● **What the exercise asks**
Rewrite the listing below, changing "values" to "numbers" everywhere and keeping everything else the same. Leave out the pictures.

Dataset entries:
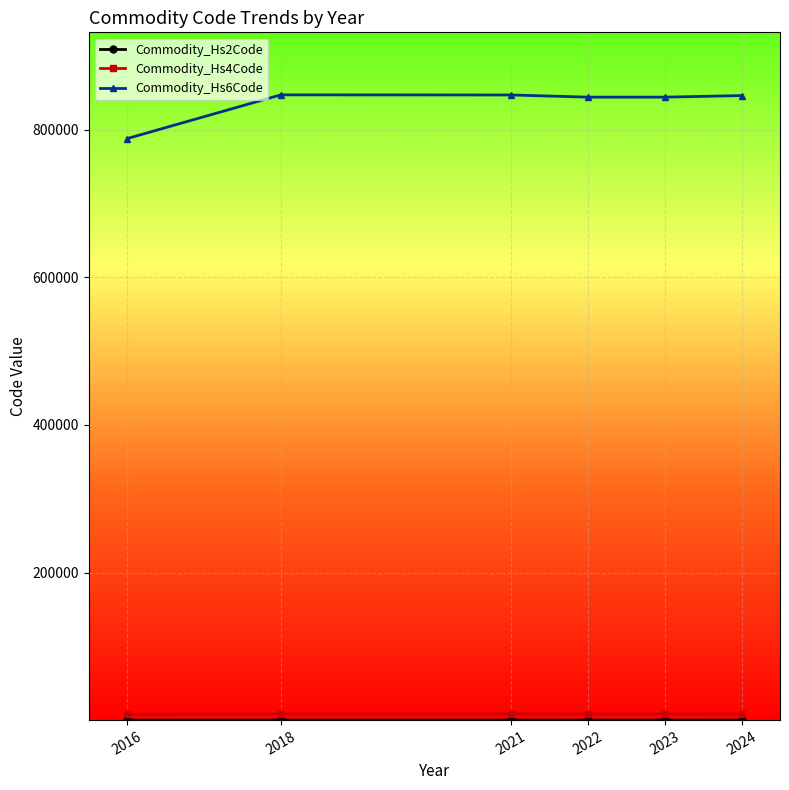

Which series has the largest total across all categories?

Commodity_Hs6Code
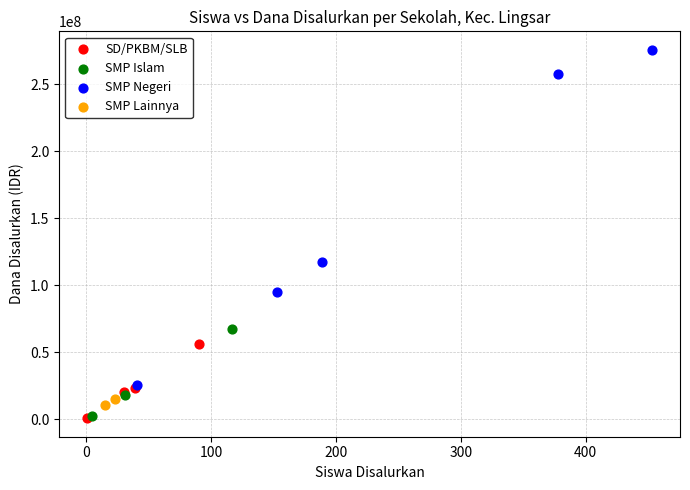

What are all the series names shown in the legend?

SD/PKBM/SLB, SMP Islam, SMP Negeri, SMP Lainnya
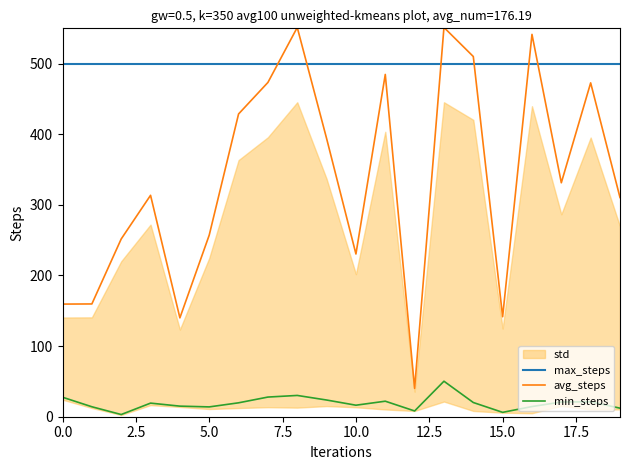

Reading left to right, list all the values displayed in this chart.

max_steps: 500.0	500.0	500.0	500.0	500.0	500.0	500.0	500.0	500.0	500.0	500.0	500.0	500.0	500.0	500.0	500.0	500.0	500.0	500.0	500.0
avg_steps: 159.5	159.7	251.7	313.5	140.0	257.2	428.7	473.4	551.2	394.1	230.4	484.7	40.1	551.3	510.1	141.6	541.4	331.3	472.8	310.4
min_steps: 27.6	14.1	3.1	19.3	15.0	13.9	19.7	27.8	30.1	23.6	16.3	22.0	8.2	50.3	20.1	6.2	14.4	20.8	21.2	12.1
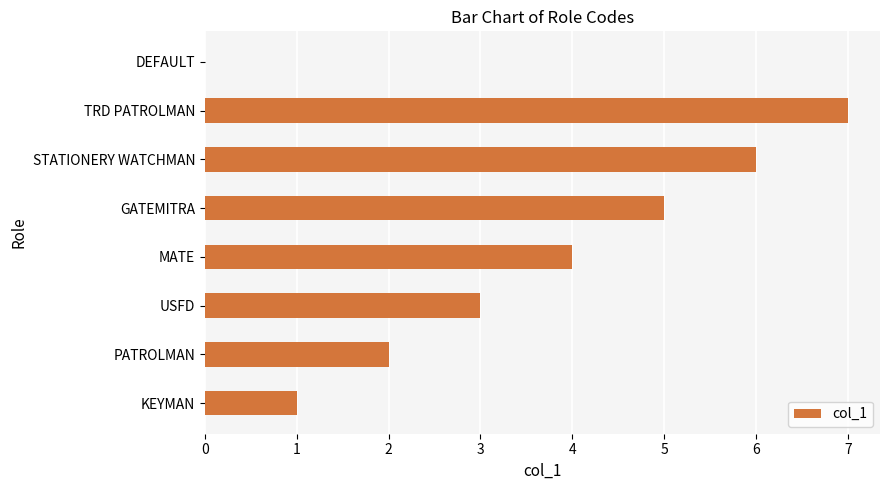

Count the values in the range 2 to 6.

5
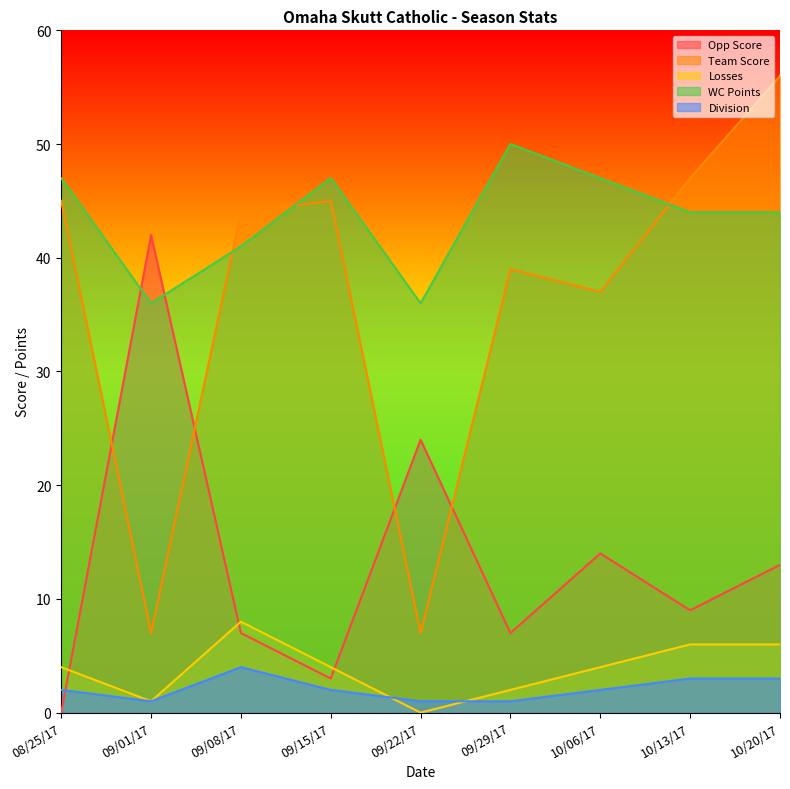

Is the value of Losses at 09/29/17 greater than the value of Team Score at 10/06/17?

No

● **Written response**
Which series has the largest total across all categories?

Commodity_Hs6Code

What are all the series names shown in the legend?

SD/PKBM/SLB, SMP Islam, SMP Negeri, SMP Lainnya

Reading left to right, list all the numbers displayed in this chart.

max_steps: 500.0	500.0	500.0	500.0	500.0	500.0	500.0	500.0	500.0	500.0	500.0	500.0	500.0	500.0	500.0	500.0	500.0	500.0	500.0	500.0
avg_steps: 159.5	159.7	251.7	313.5	140.0	257.2	428.7	473.4	551.2	394.1	230.4	484.7	40.1	551.3	510.1	141.6	541.4	331.3	472.8	310.4
min_steps: 27.6	14.1	3.1	19.3	15.0	13.9	19.7	27.8	30.1	23.6	16.3	22.0	8.2	50.3	20.1	6.2	14.4	20.8	21.2	12.1

Count the numbers in the range 2 to 6.

5

Is the value of Losses at 09/29/17 greater than the value of Team Score at 10/06/17?

No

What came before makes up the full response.